[Dataset entries Boundary: Start]

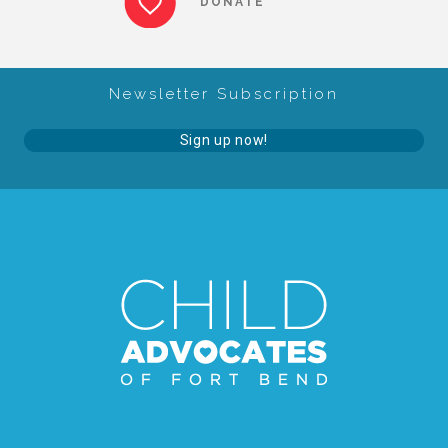
DONATE
About Abuse
Newsletter Subscription
News
Sign up now!
2025 Annual Report
NEWSLETTER and NEWS
▾
Programs
CASA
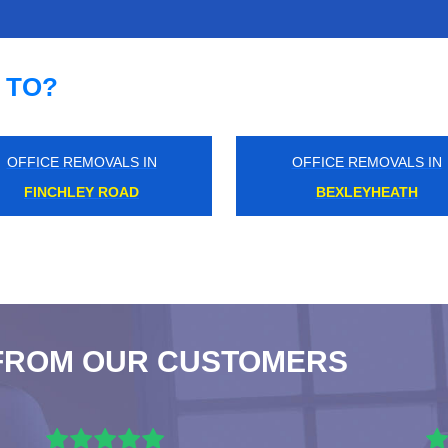
 TO?
OFFICE REMOVALS IN
OFFICE REMOVALS IN
GREATER LONDON
HACKNEY DOWNS
FROM OUR CUSTOMERS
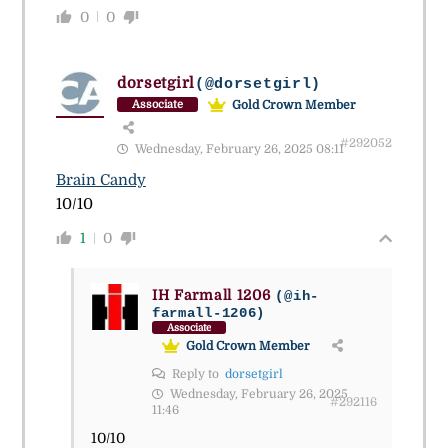
0
0
dorsetgirl
(@dorsetgirl)
Gold Crown Member
Associate
#292052
Wednesday, February 26, 2025 08:11
Brain Candy
10/10
1
0
IH Farmall 1206
(@ih-
farmall-1206)
Associate
Gold Crown Member
Reply to
dorsetgirl
Wednesday, February 26, 2025
#292116
11:46
10/10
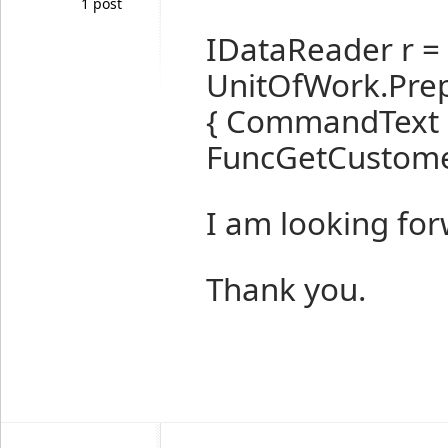
1 post
IDataReader r =
UnitOfWork.Pr
{ CommandText 
FuncGetCustomer
I am looking for
Thank you.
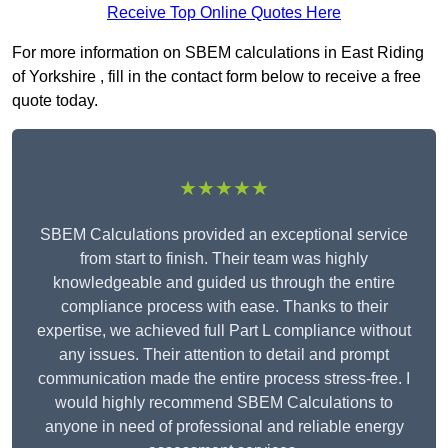
Receive Top Online Quotes Here
For more information on SBEM calculations in East Riding
of Yorkshire , fill in the contact form below to receive a free
quote today.
★★★★★
SBEM Calculations provided an exceptional service
from start to finish. Their team was highly
knowledgeable and guided us through the entire
compliance process with ease. Thanks to their
expertise, we achieved full Part L compliance without
any issues. Their attention to detail and prompt
communication made the entire process stress-free. I
would highly recommend SBEM Calculations to
anyone in need of professional and reliable energy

[Dataset entries Boundary: End]

Instructions to follow: The entire listing above, minus its pictures, should be copied out exactly.

Exercise result:
DONATE
About Abuse
Newsletter Subscription
News
Sign up now!
2025 Annual Report
NEWSLETTER and NEWS
▾
Programs
CASA
 TO?
OFFICE REMOVALS IN
OFFICE REMOVALS IN
GREATER LONDON
HACKNEY DOWNS
FROM OUR CUSTOMERS
0
0
dorsetgirl
(@dorsetgirl)
Gold Crown Member
Associate
#292052
Wednesday, February 26, 2025 08:11
Brain Candy
10/10
1
0
IH Farmall 1206
(@ih-
farmall-1206)
Associate
Gold Crown Member
Reply to
dorsetgirl
Wednesday, February 26, 2025
#292116
11:46
10/10
1 post
IDataReader r =
UnitOfWork.Pr
{ CommandText 
FuncGetCustomer
I am looking for
Thank you.
Receive Top Online Quotes Here
For more information on SBEM calculations in East Riding
of Yorkshire , fill in the contact form below to receive a free
quote today.
★★★★★
SBEM Calculations provided an exceptional service
from start to finish. Their team was highly
knowledgeable and guided us through the entire
compliance process with ease. Thanks to their
expertise, we achieved full Part L compliance without
any issues. Their attention to detail and prompt
communication made the entire process stress-free. I
would highly recommend SBEM Calculations to
anyone in need of professional and reliable energy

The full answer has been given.